芥川賞候補に初の中国籍作家、楊逸さん「ワンちゃん」
第138回芥川賞・直木賞(日本文学振興会主催)の候補作が発表され、芥川賞では、「ワンちゃん」(文学界12月号)を書いた楊逸(ヤン・イー)さん(43)が、中国籍の作家として初の候補になった。
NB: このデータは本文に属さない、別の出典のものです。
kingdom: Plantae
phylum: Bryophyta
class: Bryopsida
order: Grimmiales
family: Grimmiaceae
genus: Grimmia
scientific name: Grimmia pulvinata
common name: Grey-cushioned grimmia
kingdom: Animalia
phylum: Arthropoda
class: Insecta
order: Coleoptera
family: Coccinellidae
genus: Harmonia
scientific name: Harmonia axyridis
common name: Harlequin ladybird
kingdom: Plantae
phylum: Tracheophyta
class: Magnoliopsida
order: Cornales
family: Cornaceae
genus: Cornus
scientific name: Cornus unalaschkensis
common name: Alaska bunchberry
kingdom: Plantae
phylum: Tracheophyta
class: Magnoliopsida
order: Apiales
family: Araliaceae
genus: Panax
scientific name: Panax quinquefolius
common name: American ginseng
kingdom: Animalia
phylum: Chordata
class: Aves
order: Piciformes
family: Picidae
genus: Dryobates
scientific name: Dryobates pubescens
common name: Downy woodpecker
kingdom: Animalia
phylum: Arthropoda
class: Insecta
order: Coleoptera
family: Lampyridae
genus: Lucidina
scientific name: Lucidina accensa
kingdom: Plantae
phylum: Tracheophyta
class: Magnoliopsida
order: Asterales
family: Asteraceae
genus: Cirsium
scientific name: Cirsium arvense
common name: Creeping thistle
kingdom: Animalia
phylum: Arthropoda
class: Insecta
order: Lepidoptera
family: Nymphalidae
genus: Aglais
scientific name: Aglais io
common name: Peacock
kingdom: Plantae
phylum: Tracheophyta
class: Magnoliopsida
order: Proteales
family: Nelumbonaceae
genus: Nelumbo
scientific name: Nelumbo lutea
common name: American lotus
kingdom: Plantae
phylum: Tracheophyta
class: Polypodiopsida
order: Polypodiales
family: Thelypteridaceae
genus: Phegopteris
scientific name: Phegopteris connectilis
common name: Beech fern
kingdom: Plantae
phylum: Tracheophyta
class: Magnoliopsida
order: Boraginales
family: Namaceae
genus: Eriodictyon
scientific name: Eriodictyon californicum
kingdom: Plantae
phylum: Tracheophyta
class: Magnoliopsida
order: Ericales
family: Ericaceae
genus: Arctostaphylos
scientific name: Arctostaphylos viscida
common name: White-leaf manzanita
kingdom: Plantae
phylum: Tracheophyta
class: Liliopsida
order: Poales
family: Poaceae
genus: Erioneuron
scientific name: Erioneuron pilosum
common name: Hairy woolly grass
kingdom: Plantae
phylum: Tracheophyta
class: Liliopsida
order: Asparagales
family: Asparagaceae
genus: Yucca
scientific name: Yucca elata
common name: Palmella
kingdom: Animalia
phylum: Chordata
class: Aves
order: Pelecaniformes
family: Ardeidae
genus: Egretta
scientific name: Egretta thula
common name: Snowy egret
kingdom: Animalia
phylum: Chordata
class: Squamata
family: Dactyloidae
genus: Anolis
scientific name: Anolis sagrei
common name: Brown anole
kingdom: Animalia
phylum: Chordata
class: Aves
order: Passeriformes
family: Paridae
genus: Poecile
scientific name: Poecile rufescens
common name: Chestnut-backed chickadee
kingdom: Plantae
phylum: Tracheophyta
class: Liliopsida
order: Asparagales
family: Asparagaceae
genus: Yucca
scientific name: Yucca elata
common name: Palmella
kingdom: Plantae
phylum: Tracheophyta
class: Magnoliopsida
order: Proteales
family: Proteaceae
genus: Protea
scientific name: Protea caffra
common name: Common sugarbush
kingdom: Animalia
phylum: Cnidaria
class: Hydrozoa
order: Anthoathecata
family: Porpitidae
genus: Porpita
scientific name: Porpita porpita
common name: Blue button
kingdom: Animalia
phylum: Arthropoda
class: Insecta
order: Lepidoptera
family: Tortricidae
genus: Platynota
この小説は、日本に嫁いだ中国人女性が、嫁不足に悩む農村の男たちを中国にお見合いツアーへ連れて行く姿などを描いた昨年の文学界新人賞受賞作。楊さんは1964年、中国・ハルビン生まれ。87年の来日後、本格的に日本語を学び、お茶の水女子大を卒業。現在は中国語講師を務める。
日本文学振興会によると、芥川賞ではリービ英雄さんの「天安門」(96年度上半期)、デビット・ゾペティさんの「いちげんさん」(同下半期)など、外国籍を持つ作家の作品が候補になったことがあるが、中国籍は初めてという。両賞の選考は、16日午後5時から築地・新喜楽で行われる。
候補作は次の通り。
◇芥川賞(楊作品を除く) 川上未映子(31)「乳と卵」(文学界12月号)、田中慎弥(35)「切れた鎖」(新潮12月号)、津村記久子(29)「カソウスキの行方」(群像9月号)、中山智幸(32)「空で歌う」(群像8月号)、西村賢太(40)「小銭をかぞえる」(文学界11月号)、山崎ナオコーラ(29)「カツラ美容室別室」(文芸秋号)。
◇直木賞 井上荒野(46)「ベーコン」(集英社)、黒川博行(58)「悪果」(角川書店)、古処誠二(37)「敵影」(新潮社)、桜庭一樹(36)「私の男」(文芸春秋)、佐々木譲(57)「警官の血」(新潮社)、馳星周(42)「約束の地で」(集英社)。